Por outra banda, o presidente do Comité Olímpico de Portugal (COP), Vicente Moura, cualificou de “oportunistas” os que defenden un boicot aos Xogos Olímpicos de Beixín 2008, en protesta polo conflito no Tíbet e pola situación dos dereitos humanos na China.

“Un boicot aos Xogos vai prexudicar naturalmente a República Popular da China, mais tamén ao pobo chinés, xa que o país se fechará aínda máis e a poboación non terá oportunidade de convivir con outras realidades”, afirmou Moura nunha entrevista á axencia Lusa. (in Vieiros)

Junzi dongkou, bu dongshou *

Este relato na 1ª pessoa é um caso exemplar, ultrapassando a questão concreta da repressão chinesa no Tibete.

 

Exemplar em dois aspectos muito diferentes:

1) a perseguição e as ameaças feitas a Grace Wang nos Estados Unidos e à sua família na China são um indicador do nível de violência e repressão contra os que protestam no Tibete.

2) as tentativas de mediação, a procura dum terceiro termo ou termo intermédio, são os primeiros alvos de quem procura radicalizar um confronto.

Perante isto, uma hidra europeia da democracia pode ser a resposta igualmente exemplar para situações “exemplares”.

* o sábio usa a língua, não os punhos (citação retirada do artigo de Grace Wang)

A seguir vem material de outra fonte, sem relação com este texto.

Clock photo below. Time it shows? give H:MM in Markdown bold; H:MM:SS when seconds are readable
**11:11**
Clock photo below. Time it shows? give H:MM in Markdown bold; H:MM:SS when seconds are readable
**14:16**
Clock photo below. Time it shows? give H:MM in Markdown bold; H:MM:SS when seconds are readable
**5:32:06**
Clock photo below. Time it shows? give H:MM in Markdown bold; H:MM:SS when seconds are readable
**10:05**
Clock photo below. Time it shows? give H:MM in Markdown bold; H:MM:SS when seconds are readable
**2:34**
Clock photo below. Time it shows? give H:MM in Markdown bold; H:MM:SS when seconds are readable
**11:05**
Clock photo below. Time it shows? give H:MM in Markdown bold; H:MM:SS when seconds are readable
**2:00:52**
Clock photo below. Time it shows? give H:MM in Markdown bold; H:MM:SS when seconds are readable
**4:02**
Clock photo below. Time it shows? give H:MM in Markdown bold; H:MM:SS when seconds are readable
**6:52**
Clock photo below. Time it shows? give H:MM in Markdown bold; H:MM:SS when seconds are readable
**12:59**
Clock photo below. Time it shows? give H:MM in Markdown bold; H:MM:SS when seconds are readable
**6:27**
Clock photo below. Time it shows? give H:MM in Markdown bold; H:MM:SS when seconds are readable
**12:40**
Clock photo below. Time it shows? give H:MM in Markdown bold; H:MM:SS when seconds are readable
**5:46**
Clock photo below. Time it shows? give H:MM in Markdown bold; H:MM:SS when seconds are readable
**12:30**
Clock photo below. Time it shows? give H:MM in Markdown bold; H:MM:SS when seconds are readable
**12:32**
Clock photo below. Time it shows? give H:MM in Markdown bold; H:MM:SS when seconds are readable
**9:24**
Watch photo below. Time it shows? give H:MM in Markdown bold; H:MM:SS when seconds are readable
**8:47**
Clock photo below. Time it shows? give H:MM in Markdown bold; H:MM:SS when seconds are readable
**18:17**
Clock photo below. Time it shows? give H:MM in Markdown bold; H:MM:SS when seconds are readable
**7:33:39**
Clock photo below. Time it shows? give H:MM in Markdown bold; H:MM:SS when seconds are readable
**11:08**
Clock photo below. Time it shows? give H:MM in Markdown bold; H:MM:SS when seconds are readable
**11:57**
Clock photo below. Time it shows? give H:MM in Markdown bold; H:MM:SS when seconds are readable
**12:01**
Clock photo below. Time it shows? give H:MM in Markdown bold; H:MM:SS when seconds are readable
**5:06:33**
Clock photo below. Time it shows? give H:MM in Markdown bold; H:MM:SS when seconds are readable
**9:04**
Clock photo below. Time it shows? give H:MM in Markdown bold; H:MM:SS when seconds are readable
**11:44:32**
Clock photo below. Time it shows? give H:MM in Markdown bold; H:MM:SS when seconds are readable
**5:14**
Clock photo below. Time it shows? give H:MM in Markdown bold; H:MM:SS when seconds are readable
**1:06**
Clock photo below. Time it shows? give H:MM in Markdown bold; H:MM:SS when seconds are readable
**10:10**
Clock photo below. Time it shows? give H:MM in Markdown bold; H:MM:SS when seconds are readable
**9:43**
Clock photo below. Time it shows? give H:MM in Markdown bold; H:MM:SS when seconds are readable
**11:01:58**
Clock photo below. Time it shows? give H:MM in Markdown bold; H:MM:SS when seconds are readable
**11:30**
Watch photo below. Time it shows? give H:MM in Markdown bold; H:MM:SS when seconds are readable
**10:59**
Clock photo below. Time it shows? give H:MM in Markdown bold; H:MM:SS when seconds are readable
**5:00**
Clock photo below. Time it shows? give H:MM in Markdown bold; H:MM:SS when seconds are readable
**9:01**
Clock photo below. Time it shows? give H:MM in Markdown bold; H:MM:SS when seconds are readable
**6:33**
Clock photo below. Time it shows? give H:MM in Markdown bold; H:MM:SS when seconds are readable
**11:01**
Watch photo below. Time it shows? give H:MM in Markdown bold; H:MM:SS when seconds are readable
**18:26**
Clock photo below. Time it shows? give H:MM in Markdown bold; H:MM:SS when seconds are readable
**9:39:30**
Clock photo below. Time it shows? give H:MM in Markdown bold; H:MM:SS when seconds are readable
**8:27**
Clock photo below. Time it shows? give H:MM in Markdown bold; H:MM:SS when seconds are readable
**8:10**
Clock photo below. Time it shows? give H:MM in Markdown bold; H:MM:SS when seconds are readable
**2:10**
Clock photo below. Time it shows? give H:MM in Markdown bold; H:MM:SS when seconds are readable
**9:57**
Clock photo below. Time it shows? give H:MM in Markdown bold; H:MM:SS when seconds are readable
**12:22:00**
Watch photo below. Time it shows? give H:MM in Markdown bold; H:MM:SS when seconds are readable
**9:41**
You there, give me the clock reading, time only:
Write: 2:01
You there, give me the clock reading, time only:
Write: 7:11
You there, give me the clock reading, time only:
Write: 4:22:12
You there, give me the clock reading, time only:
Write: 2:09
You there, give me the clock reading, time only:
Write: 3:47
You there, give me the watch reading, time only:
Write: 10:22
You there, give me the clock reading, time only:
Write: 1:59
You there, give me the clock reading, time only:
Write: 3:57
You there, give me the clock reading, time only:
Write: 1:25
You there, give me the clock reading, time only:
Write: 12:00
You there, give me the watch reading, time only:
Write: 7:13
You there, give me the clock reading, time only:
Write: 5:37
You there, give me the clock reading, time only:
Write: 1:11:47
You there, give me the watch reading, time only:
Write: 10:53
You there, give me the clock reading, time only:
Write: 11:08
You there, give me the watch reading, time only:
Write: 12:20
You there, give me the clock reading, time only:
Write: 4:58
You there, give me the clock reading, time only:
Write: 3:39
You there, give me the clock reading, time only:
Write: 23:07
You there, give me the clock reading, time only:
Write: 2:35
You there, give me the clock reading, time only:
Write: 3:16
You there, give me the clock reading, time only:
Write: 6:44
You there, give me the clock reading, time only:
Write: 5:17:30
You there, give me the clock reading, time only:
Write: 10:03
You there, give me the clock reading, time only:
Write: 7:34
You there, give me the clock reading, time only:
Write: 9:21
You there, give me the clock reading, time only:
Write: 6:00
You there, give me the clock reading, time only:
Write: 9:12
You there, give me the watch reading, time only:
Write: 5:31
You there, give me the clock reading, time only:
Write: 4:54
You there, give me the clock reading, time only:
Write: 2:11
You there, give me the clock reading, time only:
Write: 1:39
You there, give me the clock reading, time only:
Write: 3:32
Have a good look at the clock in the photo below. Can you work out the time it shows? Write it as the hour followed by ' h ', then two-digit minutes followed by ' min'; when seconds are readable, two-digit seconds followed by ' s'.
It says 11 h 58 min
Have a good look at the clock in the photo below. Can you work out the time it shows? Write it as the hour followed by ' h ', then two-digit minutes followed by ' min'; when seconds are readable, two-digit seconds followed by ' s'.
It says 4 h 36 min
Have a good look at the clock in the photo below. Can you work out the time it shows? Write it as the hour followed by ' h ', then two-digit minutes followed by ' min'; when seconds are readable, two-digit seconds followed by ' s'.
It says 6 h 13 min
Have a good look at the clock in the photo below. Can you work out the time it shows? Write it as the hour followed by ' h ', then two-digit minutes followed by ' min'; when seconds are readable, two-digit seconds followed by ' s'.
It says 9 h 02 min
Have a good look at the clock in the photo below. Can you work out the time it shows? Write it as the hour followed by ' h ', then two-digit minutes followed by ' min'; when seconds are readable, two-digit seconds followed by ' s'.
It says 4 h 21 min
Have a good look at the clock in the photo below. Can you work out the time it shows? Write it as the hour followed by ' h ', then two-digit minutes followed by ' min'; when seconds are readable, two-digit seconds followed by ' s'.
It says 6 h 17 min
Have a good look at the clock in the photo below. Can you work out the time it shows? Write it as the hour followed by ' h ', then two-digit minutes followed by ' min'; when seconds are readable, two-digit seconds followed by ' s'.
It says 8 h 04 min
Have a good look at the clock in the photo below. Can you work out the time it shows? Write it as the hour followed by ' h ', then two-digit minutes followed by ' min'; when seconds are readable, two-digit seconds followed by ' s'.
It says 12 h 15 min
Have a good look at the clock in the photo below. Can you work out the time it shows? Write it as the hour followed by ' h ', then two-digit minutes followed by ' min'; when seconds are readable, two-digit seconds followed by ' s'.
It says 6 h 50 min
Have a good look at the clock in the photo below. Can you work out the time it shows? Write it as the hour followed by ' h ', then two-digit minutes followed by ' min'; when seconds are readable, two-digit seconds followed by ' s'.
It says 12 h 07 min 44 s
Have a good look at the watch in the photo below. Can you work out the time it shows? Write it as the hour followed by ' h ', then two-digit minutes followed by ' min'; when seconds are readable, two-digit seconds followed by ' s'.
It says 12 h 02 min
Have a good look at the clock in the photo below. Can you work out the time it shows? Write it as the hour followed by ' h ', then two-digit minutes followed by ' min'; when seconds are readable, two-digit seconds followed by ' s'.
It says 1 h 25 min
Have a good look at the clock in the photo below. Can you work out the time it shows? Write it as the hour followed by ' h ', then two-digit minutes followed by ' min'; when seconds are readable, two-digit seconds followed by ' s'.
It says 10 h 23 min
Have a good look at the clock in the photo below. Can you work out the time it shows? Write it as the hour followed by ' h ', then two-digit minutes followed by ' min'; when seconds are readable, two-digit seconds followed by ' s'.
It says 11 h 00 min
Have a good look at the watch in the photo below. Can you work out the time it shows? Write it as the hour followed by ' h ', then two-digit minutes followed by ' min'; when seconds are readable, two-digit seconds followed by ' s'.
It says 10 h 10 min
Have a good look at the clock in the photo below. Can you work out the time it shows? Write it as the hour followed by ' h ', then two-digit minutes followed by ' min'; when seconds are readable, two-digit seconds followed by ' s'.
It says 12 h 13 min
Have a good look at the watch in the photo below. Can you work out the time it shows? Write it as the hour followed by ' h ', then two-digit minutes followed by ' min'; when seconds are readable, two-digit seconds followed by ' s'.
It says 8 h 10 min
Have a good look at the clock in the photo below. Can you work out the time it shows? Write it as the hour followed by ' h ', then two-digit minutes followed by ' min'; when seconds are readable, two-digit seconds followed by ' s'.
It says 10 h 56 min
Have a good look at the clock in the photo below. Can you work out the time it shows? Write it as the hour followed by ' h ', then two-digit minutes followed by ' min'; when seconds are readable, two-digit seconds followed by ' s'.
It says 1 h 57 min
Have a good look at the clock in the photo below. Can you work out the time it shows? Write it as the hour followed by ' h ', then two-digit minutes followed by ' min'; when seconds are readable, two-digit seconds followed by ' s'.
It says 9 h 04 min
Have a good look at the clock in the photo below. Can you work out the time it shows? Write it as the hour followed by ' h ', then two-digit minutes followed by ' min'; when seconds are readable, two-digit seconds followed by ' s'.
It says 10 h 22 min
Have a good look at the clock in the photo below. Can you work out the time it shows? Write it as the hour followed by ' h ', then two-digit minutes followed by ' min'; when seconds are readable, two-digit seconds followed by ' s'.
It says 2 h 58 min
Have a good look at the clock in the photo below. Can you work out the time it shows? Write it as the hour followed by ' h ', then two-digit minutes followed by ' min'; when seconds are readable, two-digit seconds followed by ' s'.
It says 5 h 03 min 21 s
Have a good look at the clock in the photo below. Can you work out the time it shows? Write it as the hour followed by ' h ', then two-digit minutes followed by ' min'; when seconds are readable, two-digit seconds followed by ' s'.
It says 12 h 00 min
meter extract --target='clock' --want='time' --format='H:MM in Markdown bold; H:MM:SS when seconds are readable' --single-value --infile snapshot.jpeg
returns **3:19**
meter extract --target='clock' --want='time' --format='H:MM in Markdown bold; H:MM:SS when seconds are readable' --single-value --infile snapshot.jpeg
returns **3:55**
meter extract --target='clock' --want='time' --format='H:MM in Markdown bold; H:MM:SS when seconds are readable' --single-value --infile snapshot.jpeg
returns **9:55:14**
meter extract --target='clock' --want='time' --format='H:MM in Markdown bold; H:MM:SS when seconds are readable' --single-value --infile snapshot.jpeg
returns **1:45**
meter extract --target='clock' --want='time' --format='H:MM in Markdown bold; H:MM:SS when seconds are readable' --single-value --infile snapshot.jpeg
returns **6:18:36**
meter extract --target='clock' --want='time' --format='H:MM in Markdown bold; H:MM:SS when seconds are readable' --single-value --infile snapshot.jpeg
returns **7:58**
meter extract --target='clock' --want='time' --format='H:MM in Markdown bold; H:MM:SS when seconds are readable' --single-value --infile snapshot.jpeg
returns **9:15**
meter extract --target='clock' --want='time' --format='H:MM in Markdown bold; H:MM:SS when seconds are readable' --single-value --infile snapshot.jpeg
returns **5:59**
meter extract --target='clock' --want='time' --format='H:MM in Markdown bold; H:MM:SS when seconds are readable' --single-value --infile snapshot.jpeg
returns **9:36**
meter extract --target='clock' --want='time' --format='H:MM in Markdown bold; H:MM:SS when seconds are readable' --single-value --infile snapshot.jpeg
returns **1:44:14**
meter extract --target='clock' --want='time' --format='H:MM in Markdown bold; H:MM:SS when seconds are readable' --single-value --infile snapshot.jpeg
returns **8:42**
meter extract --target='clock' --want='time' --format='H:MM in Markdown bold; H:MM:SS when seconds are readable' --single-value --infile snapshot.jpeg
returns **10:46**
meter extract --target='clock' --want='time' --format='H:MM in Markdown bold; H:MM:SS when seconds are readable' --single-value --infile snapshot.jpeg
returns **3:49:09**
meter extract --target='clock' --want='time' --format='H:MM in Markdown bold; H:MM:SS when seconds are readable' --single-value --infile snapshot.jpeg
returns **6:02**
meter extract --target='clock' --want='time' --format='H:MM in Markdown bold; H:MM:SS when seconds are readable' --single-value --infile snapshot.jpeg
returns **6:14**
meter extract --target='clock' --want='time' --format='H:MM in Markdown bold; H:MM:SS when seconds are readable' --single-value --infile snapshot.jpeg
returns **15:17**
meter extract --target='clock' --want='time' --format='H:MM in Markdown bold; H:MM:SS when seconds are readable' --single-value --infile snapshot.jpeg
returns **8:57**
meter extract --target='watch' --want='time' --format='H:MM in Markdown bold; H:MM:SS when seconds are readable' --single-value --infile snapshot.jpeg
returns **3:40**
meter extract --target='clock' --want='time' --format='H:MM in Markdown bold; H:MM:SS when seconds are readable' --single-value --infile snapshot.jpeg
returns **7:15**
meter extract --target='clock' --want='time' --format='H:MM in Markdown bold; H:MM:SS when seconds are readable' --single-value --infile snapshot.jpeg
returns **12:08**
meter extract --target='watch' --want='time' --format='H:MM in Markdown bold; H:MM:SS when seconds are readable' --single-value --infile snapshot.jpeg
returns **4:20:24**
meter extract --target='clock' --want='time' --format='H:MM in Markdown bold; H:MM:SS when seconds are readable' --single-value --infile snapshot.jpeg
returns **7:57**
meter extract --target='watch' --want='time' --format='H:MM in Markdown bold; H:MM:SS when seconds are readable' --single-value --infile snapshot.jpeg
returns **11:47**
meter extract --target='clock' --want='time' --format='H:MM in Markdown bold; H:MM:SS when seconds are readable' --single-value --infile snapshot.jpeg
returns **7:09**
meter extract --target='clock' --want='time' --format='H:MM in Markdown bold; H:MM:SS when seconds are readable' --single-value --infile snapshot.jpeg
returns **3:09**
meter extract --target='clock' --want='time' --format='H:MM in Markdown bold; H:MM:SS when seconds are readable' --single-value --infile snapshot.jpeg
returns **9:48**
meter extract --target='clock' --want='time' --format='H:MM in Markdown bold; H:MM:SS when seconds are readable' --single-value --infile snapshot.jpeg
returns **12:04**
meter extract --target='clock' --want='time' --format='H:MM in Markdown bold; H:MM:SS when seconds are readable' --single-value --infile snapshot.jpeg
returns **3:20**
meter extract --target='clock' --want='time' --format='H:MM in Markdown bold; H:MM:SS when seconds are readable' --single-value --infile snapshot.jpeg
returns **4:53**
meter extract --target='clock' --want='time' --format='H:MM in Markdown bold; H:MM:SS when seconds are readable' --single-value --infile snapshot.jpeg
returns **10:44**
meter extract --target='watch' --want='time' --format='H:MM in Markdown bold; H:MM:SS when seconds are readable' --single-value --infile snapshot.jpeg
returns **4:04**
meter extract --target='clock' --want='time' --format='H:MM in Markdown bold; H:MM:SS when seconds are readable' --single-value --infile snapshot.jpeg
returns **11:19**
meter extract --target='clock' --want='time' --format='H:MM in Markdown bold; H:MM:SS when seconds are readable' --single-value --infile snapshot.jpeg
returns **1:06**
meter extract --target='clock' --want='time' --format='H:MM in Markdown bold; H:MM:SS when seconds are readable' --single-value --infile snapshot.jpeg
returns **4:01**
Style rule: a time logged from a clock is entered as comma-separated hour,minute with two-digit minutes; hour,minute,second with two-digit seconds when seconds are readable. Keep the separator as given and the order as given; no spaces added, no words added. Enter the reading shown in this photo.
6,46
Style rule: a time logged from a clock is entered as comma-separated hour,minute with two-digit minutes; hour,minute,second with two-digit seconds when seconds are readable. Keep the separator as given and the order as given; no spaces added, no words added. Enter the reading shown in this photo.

Hugo Chavez denúncia repressão chinesa no Tibete

Pequim garante ter provas de que as “forças terroristas do Tibete” planeiam ataques suicidas durante os Jogos Olímpicos, apontando o dedo ao líder budista Dalai Lama (in JN)

Los opresores ahora llaman a la violencia de los oprimidos terrorismo.La de ellos no. La violencia de los opresores es justificada. Según ellos es necesaria para salvar al mundo” (Hugo Chavez in Granma)

jogos olímpicos

Cada vez mais sou a favor da realização dos JO de Pequim: a passagem da chama olímpica pela Europa, só por si, salva a imagem dos Jogos como ideal de paz e fraternidade mundial.

Aos atletas que comparecerem em Pequim sobra-lhes esta responsabilidade: depois da prestação de suas provas, e ainda no estádio (de preferência já no pódio, para os mais afortunados), um gesto simbólico como já aconteceu noutras paragens, noutros contextos .

A Comunidade Europeia, por sua vez, bem pode ter aqui um acto colectivo e simbólico pelos Direitos do Homem: estando presente e estando solidária contra as vítimas da repressão brutal.

jogos sem fronteiras

É motivo de permanente fascínio as medidas de liberalização nas sociedades autoritárias, politicamente antidemocráticas. A mais extraordinária, sem dúvida, foi a tentada no periodo da perestroika, na já longínqua década de 80 do século passado.

Actualmente, e desde algumas décadas atrás, os mandarins chineses procuram a quadratura do circulo, tentando conciliar o poder exclusivo duma élite com a liberdade económica e o consumismo. Se tivessem lido Marx, já teriam noção dum dos seus axiomas básicos: alterações na infra-estrutura (leia-se: a correspondência entre as relações de produção e as forças produtivas) implicam necessariamente alterações na superestrutura (leia-se: as instituições políticas e jurídicas, o Estado, as ideologias, a cultura, etc).